Mientras la columna dibujaba lentamente un semicírculo alrededor de la plaza, por las puertas del campo entró un coche color crema. De él bajó un oficial de las SS con gafas y un capote de cuello de piel que hizo un gesto de impaciencia, y el director de la orquesta bajó en el acto las manos en un movimiento desesperado, haciendo cesar bruscamente la música.
Resonó repetidas veces un «Halt!».
El oficial se paseó entre las filas. Señalaba con el dedo y el jefe del grupo hacía salir de la fila a los indicados. El oficial observaba a las personas seleccionadas con una mirada indiferente, y el jefe de la columna les preguntaba en voz baja, para no turbar las reflexiones del SS:
– ¿Cuántos años tienes? ¿Cuál es tu profesión?
Cerca de treinta personas fueron escogidas.
Una petición recorrió las filas:
– ¡Médicos, cirujanos!
Nadie respondió.
– ¡Médicos y cirujanos, un paso al frente!
De nuevo, silencio.
El oficial se acercó a su coche, perdido todo interés en los miles de personas que había congregadas en la plaza;
Los seleccionados fueron alineados en filas de cinco, de cara al cartel que había sobre las puertas del campo: Arbeit macht frei [102].
En las filas resonó el grito de un niño seguido del grito salvaje y penetrante de las mujeres. Los que habían sido seleccionados continuaban callados con la cabeza gacha.
¿Cómo se puede transmitir la sensación de un hombre que aprieta la mano de su mujer por última vez? ¿Cómo describir la última y rápida mirada al rostro amado? ¿Cómo se puede vivir cuando la memoria despiadada te recuerda que en el instante de aquella despedida silenciosa tus ojos parpadearon para esconder la grosera sensación de alegría que experimentaste por haber salvado la vida? ¿Cómo puede ese hombre enterrar el recuerdo de su esposa, que le depositó en la mano un paquete con el anillo de boda, algunos terrones de azúcar y unas galletas? ¿Cómo puede seguir viviendo al ver el resplandor rojo inflamarse en el cielo con fuerza renovada? Ahora las manos que él ha besado deben de estar ardiendo, los ojos que se iluminaban con su llegada, sus cabellos cuyo olor podía reconocer en la oscuridad; ahora arden sus hijos, su mujer, su madre. ¿Cómo es posible que pida un lugar más cercano a la estufa en el barracón, que sostenga la escudilla bajo el cucharón que sirve un litro de líquido grisáceo; que repare la suela rota de su bota? ¿Es posible que golpee con la pala, que respire, que beba agua? Y en los oídos resuenan los gritos de los hijos, el gemido de la madre.

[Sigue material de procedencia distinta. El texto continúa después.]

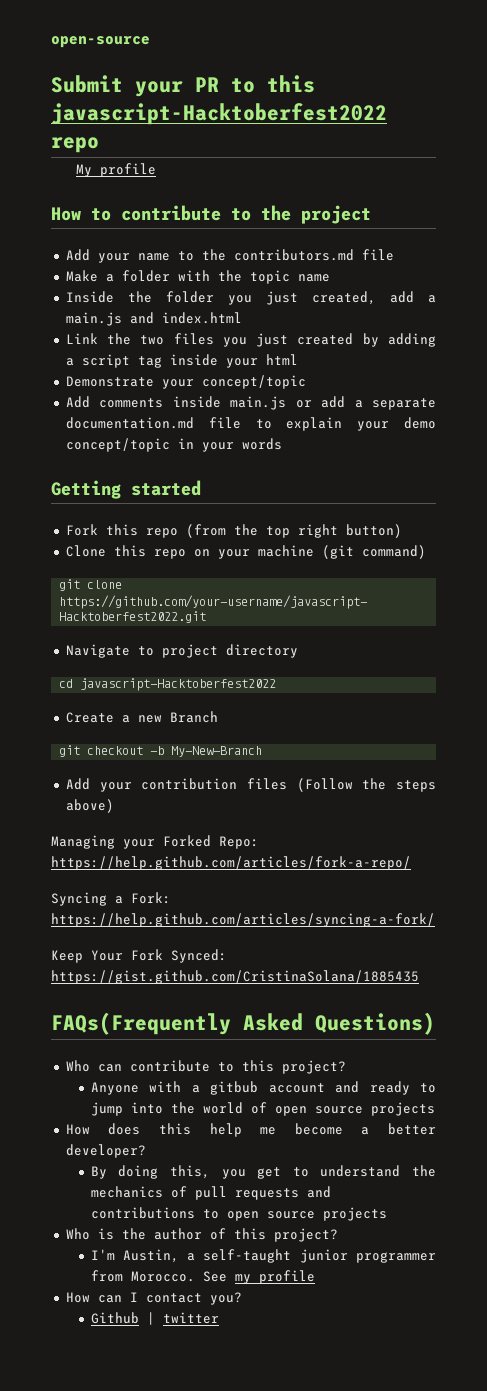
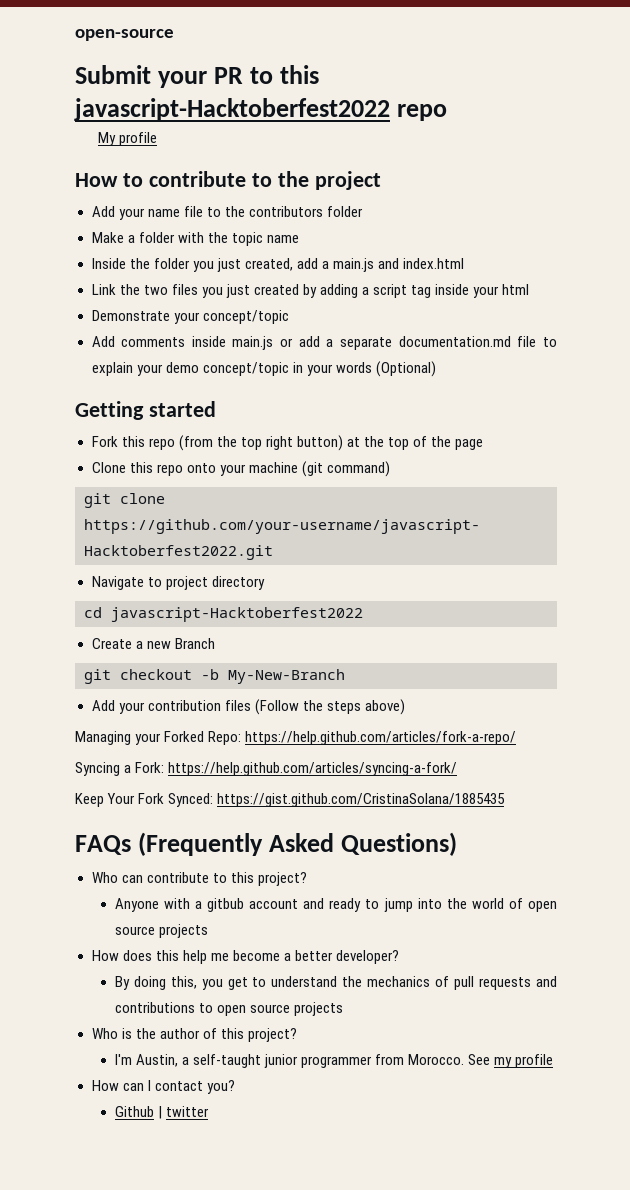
[177,249,394,261] to the contributors.md file -> [183,206,363,217] file to the contributors folder
(282, 444) none -> [375,361,436,377] (Optional)
(402, 531) none -> [346,436,484,450] at the top of the page
[193,549,210,557] on -> [186,463,216,473] onto
[51,1012,231,1035] FAQs(Frequently -> [75,832,263,856] FAQs (Frequently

Los destinados a sobrevivir son enviados en dirección a las puertas del campo. Hasta ellos llegan los gritos de la gente y ellos mismos también gritan, desgarrándose la camisa sobre el pecho, pero una nueva vida les sale al encuentro: alambradas eléctricas, torres de observación con ametralladoras, barracones, mujeres y niñas con semblante desvaído que les miran a través de las alambradas, columnas de hombres que marchan hacia el trabajo con retales rojos, amarillos y azules cosidos en el pecho.
La orquesta comienza de nuevo a tocar. Los hombres seleccionados para trabajar en el campo entran en la ciudad construida sobre un pantano. El agua oscura se abre camino entre las resbaladizas losas de hormigón y los pesados bloques de piedra. Es un agua negra rojiza que apesta a podredumbre y está compuesta de partículas de espuma verde, de jirones de trapos mugrientos, de harapos ensangrentados procedentes de las salas de operaciones del campo. El agua penetrará bajo el suelo del campo, luego emergerá a la superficie y de nuevo desaparecerá bajo la tierra. En aquella lúgubre agua del campo viven las olas del mar y el rocío de la mañana.